The new Microsoft has a vastly different branding strategy
Over the last few months, Microsoft has been systematically renaming or rebranding its products and services. In fact, almost nothing at Microsoft has gone untouched in one way or another. Some of the changes have been minor, while others have dramatically changed the face of brands that have been around for decades. The services that haven’t been renamed have received fairly major revisions to iconic logos, like Windows and Office. Only Xbox has remained untouched, although it’s affected by the Zune merger
It all started with the introduction of the radically different Windows 8 logo in February. This was followed by the discontinuation of the Windows Live name last spring and the introduction of the Microsoft account, the successor to the Windows Live ID. One could also lump in the replacement of Windows Live Mesh with Microsoft SkyDrive for Windows desktop. A few months later, Microsoft unveiled Xbox Music and Video – the successor to Zune – at E3 alongside Xbox SmartGlass, the next generation of the Xbox Companion apps. This is when things started to snowball. Microsoft surprised everyone with the announcement of the Surface tablet, which managed to stay a secret due to the fact that its name was taken from another Microsoft product, the Surface table (which now known as the Microsoft PixelSense). A few weeks later, Office got its turn in the spotlight, receiving a logo similar to that of Windows 8.
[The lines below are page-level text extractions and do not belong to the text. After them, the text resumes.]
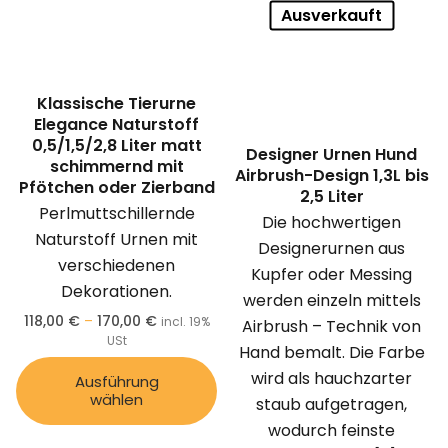
Ausverkauft
Klassische Tierurne
Elegance Naturstoff
0,5/1,5/2,8 Liter matt
Designer Urnen Hund
schimmernd mit
Airbrush-Design 1,3L bis
Pfötchen oder Zierband
2,5 Liter
Perlmuttschillernde
Die hochwertigen
Naturstoff Urnen mit
Designerurnen aus
verschiedenen
Kupfer oder Messing
Dekorationen.
werden einzeln mittels
118,00
€
–
170,00
€
incl. 19%
Airbrush – Technik von
USt
Hand bemalt. Die Farbe
wird als hauchzarter
Ausführung
wählen
staub aufgetragen,
wodurch feinste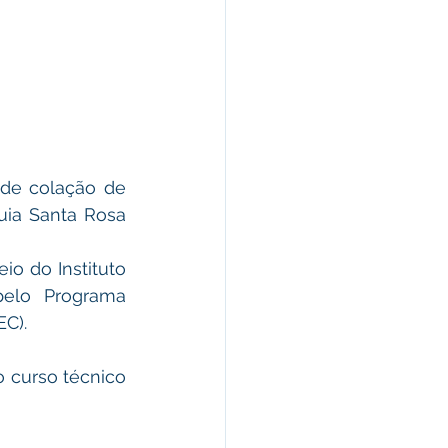
de colação de 
ia Santa Rosa 
o do Instituto 
elo Programa 
C). 
 curso técnico 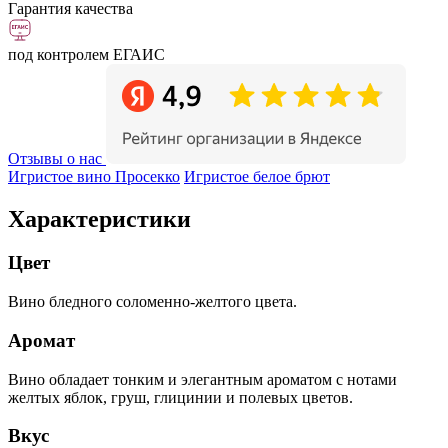
Гарантия качества
под контролем ЕГАИС
Отзывы о нас
Игристое вино Просекко
Игристое белое брют
Характеристики
Цвет
Вино бледного соломенно-желтого цвета.
Аромат
Вино обладает тонким и элегантным ароматом с нотами
желтых яблок, груш, глицинии и полевых цветов.
Вкус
Of course, Microsoft hasn’t stopped there. In the last week, the company has changed Hotmail – a brand that has existed since 1996 – into Outlook.com, turned the App Hub developer portal into the Windows Phone Dev Center, and mysteriously dropped the use of the word “Metro.” As of this writing, we still have no idea what to call the UI which has, over the last few years, permeated all of Microsoft. The company has also released a new update to Windows Essentials (formerly known as Windows Live Essentials) – this alone has a number of renamed applications, although some references to “Windows Live” have yet to be removed – and we’re now hearing that the Windows Phone Marketplace has been redubbed the Windows Phone Store to match the one found on Windows 8. Heck, even Windows 8’s retail packaging is a major departure from previous versions of Windows.
We’re witnessing Microsoft undergo a massive transformation – one which will prepare the company for the next era of computing. Products and services are becoming more deeply integrated, similar interfaces are spreading throughout the company, and brands are becoming more streamlined and consumer-friendly. This is a new Microsoft, and I wouldn’t be surprised to see even more changes before the year is out.